Extract to read:
To capitalize on game-goers' brand loyalty, today's concessions contracts are making room for purveyors of recognizable food products.
Fans who pull for the hometown Reds at Great American Ballpark can order a pulled pork sandwich from Montgomery Inn, a three-restaurant chain serving greater Cincinnati. Those enjoying the inaugural season of Nationals Park in Washington, D.C., can sample fare from Ben's Chili Bowl, a U Street institution for the past 50 years. End zone concourses at Gillette Stadium in Foxboro, Mass., allow Patriots fans to patronize the ultimate in universal food-service familiarity: McDonald's.
Brand-name concessions at sporting events have a history - "Take Me Out to the Ballgame," which turns 100 this summer, mentions Cracker Jack®, after all - but never have stadium and arena food offerings seen greater diversity than today. As a result, concessions contracts have assumed greater complexity, and flexibility, as the purveyors of local and national food brands seek to carve their own slice out of the profitability pie. "There's a lot of nuance in these agreements," says consultant John DePaola, principal-in-charge of Foodservice Resources in Fredericksburg, Va., "and every one is different."

Given entries:
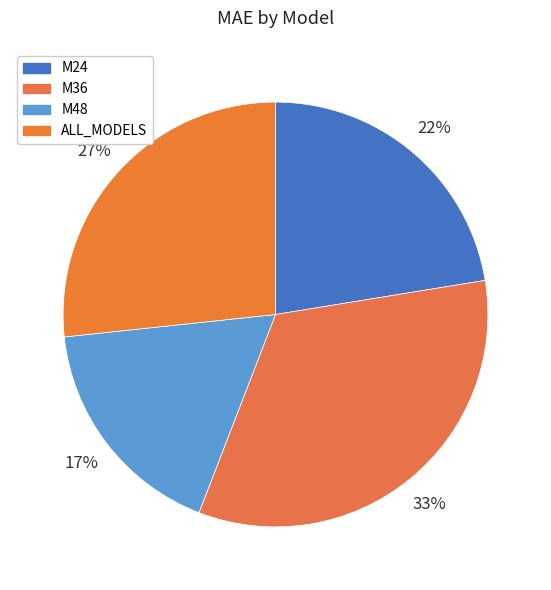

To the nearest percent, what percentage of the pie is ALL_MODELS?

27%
---
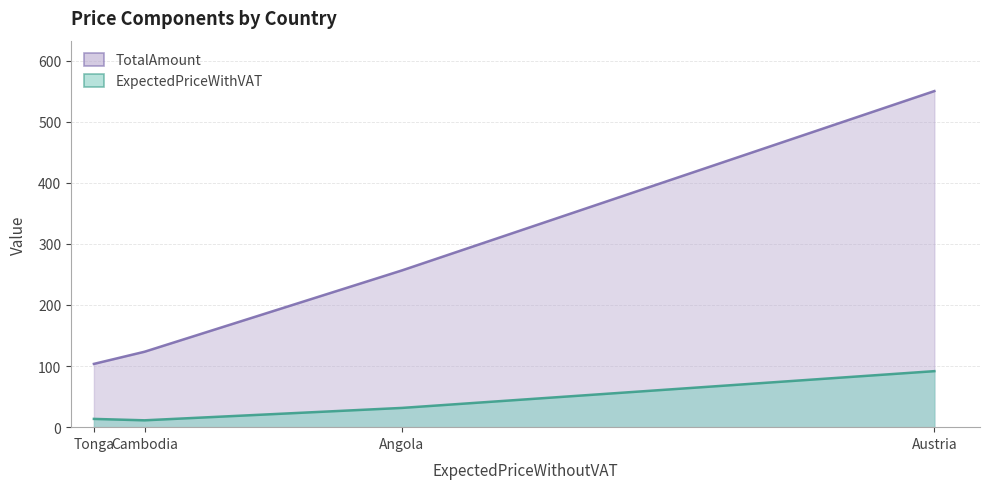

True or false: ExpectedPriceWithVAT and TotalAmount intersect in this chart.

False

Work request A:
Answer these questions using the article on stadium food concessions, one line each, with answers marked to match:
(i) Which chain sells pulled pork sandwiches at Great American Ballpark?
(ii) For how many years has Ben's Chili Bowl been a U Street institution?
(iii) In what city is Foodservice Resources based?
Work request B:
From the article on stadium food concessions, extract the stretch from "To capitalize on" through "food-service familiarity: McDonald's.", copying it word for word.
Work request C:
Write the next part of the article on stadium food concessions, picking up right after its last sentence.

Answer space A:
(i) Montgomery Inn
(ii) 50 years
(iii) Fredericksburg, Va.

Answer space B:
To capitalize on game-goers' brand loyalty, today's concessions contracts are making room for purveyors of recognizable food products.
Fans who pull for the hometown Reds at Great American Ballpark can order a pulled pork sandwich from Montgomery Inn, a three-restaurant chain serving greater Cincinnati. Those enjoying the inaugural season of Nationals Park in Washington, D.C., can sample fare from Ben's Chili Bowl, a U Street institution for the past 50 years. End zone concourses at Gillette Stadium in Foxboro, Mass., allow Patriots fans to patronize the ultimate in universal food-service familiarity: McDonald's.

Answer space C:
DePaola, who helped develop RFP specifications for the concessions contracts to be in place at the Minnesota Twins' new ballpark beginning in 2010, compares the overarching model in place at many sports venues to that of a mall food court. A national concessionaire - such as Centerplate, Aramark, Sportservice or Levy Restaurants - holds the lease for the concessions space within the entire stadium or arena, then sublets to third-party providers for a cut of their take. These often include companies with which the concessionaire may already partner on a national level, but to an increasing extent they take the form of regionally recognizable restaurants. When general concessionaires respond to a team's RFP, it's "their turn to put their best foot forward," DePaola says. "And so Levy will say, 'We partner with Wolfgang Puck.' But they'll also go out into the local marketplace in advance of submitting their proposal to do some research and find what's popular."
At Detroit's Comerica Park, fans can still choose between a signature Coney Dog smothered in chili and cheese from Leo's Coney Island and a kielbasa with peppers and onions served by the Kowalski Sausage Co., but don't expect to find much pizza variety.
"We did the Comerica Park project, which is owned by Mike Illich of Little Caesars pizza," says Mark Appell, executive vice president of Chicago-based design and construction management firm International Facilities Group. "He owns his own concessions company, too. In that case, it's his ballpark, he's doing what he wants, and Little Caesars is everywhere."
The financial stakes are considerable. "Those numbers are typically not disclosed, but it's not unusual for the team to get 40 to 45 percent of the gross," says Jim Grinstead, publisher of the annual reference guide Revenues From Sports Venues. "That's a big chunk of money, and that's also one of the reasons you see concessions prices as high as they are."
Others have seen 50-50 revenue splits. "What does that tell you? For every $18 crab cake sandwich you sell, $9 goes into the pocket of ownership for doing nothing except giving you a place to sell your crab cake sandwich," DePaola says. "The concessionaire has to make everything off his nine bucks. He's got to pay for his labor, he's got to pay for his food, he's got to do his marketing. The sad thing is that the fans don't know that. The fans get ticked off at the guy selling the sandwich. But it's what it costs to do business today."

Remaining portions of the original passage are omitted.